▸ Extracted text:
Houghton Mifflin Custom Publishing
ISBN: 0-618-06671-3
I'll admit to being one of those unenlightened souls who compares Jackson Pollock's work to a road accident involving a paint truck. I'll admit a lack of enthusiasm for Andy Warhol's consumerism statements. But never again will I scoff that art, real art, stopped when the last of the great Impressionist painters put down his brush.
        Becky Hendrick has accomplished what I had thought impossible. Getting It is, as the preface ambitiously states, a crash course in "life appreciation". Ms. Hendrick identifies the prejudices that skew not only our ideas about art, but about ourselves and the lives in which we are engaged. Getting It, a slim and unassuming volume, engages the reader in a brief but thorough discussion of the fundamentals of art—color, form, perspective, positive and negative space—before tackling concepts integral to seeding an appreciation of modern art. Ms. Hendrick explains that all art is not about the viewer; post-modern art, in particular, is in part a response to cultural and political stimuli. Much as early critics of Impressionism simply had no frame of reference by which to judge the startling new art form, we are today still struggling to grasp concepts and perspectives that in the future may be as universally understood as the "art" behind a snapshot.

▸ What you are asked to do: Write the next part of the review of the book Getting It, picking up after its final sentence.

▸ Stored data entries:

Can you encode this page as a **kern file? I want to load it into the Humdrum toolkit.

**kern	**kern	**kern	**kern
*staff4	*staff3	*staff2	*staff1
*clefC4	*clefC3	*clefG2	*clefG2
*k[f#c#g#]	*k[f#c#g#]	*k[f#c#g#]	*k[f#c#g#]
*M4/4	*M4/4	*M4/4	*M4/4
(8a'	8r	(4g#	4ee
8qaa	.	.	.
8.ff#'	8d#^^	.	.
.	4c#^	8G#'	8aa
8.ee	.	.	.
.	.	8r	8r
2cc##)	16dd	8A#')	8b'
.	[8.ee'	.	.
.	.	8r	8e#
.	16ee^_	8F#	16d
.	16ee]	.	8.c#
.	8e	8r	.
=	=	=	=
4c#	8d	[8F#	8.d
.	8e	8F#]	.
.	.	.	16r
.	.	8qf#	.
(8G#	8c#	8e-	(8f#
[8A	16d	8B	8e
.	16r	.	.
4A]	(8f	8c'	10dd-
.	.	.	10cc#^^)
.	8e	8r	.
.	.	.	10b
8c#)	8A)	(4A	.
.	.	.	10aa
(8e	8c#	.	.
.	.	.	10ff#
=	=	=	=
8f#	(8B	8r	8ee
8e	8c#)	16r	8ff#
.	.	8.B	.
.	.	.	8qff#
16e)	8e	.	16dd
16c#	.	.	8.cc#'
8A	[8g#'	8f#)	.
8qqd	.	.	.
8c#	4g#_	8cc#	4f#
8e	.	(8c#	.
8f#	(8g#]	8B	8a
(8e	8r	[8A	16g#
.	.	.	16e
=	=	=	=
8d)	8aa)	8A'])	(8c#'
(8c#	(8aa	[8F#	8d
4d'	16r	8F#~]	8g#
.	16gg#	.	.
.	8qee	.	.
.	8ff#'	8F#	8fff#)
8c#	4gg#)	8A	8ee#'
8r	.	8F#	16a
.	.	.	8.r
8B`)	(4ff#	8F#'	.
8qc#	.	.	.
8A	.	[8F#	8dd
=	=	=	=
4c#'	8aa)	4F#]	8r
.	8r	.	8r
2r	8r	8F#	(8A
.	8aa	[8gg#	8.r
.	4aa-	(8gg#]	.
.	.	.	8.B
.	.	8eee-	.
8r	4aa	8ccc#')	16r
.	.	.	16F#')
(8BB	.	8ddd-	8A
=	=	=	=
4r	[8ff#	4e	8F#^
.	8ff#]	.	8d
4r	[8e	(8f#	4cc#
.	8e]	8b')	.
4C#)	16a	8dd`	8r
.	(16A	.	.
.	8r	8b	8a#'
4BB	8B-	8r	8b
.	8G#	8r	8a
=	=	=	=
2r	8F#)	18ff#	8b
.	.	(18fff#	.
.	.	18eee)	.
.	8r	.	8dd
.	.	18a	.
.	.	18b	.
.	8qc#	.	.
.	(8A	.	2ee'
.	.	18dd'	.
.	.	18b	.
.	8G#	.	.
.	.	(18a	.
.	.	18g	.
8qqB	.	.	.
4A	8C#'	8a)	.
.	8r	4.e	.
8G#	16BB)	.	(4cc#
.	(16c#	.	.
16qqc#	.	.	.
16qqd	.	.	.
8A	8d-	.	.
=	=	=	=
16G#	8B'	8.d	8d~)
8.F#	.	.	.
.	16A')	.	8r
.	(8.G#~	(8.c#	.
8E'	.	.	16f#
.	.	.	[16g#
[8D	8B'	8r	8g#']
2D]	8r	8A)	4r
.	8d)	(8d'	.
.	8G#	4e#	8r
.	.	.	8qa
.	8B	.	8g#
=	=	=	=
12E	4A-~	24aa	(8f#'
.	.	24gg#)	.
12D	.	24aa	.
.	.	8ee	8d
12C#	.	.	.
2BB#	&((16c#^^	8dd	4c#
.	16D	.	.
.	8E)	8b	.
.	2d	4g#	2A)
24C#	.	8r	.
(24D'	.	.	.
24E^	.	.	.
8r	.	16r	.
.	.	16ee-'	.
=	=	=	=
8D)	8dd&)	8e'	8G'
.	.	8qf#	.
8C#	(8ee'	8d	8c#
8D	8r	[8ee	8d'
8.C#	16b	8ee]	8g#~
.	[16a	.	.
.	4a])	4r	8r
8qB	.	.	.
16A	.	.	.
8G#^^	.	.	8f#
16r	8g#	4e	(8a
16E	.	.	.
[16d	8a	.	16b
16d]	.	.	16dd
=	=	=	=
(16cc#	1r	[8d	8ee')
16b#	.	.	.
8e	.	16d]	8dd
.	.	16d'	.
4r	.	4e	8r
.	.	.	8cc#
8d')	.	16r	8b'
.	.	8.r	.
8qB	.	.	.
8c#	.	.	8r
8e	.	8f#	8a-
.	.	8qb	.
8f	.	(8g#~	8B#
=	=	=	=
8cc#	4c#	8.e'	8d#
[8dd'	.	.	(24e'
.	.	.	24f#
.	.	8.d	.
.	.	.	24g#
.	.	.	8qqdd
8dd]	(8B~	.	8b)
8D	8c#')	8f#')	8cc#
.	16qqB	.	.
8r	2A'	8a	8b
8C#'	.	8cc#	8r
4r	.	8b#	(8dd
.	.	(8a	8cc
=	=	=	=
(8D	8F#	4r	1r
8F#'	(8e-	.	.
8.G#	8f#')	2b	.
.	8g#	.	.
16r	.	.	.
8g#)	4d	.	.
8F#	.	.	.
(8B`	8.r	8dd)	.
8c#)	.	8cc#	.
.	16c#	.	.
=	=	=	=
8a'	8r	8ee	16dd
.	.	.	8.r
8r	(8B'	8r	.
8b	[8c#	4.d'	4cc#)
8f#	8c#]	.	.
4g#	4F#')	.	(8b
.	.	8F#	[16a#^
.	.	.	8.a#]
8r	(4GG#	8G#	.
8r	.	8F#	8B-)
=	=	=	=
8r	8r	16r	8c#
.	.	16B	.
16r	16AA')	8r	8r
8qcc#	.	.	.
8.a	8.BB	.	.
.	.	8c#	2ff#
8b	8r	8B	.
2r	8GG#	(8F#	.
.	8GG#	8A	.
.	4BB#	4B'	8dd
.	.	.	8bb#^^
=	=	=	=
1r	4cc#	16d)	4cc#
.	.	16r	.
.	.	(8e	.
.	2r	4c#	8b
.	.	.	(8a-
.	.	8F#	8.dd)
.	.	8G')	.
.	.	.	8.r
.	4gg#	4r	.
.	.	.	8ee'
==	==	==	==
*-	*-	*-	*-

▸ Solved exercise:
        But Getting It is more than a road map to design concepts and art theory. Ms. Hendrick opens a window into history and, perhaps most intriguingly, into how the evolution of art within a culture has in the past been a foreordaining suggestion of a state's overall health. Today, however, art transcends political borders. It may speak quietly of an ocean's soothing rhythms or aggressively of a war that envelops millions of people—and billions of minds. For, as Ms. Hendrick leads us to see, art is a beautiful equalizer. Where words fail, art speaks. It is patient, and will wait for us to return to it year after year, decade after decade, until a whisper is heard.
        Getting It is deceptively simple to understand. Ms. Hendrick's clean style bleeds an almost child-like enthusiasm for the subject matter. Read this as an introduction to modern art, as a statement about cultural icons of the past 75 years, or as a refresher course in basic concepts. Whatever your perspective, Ms. Hendrick will serve as a trustworthy guide. Getting It is highly recommended.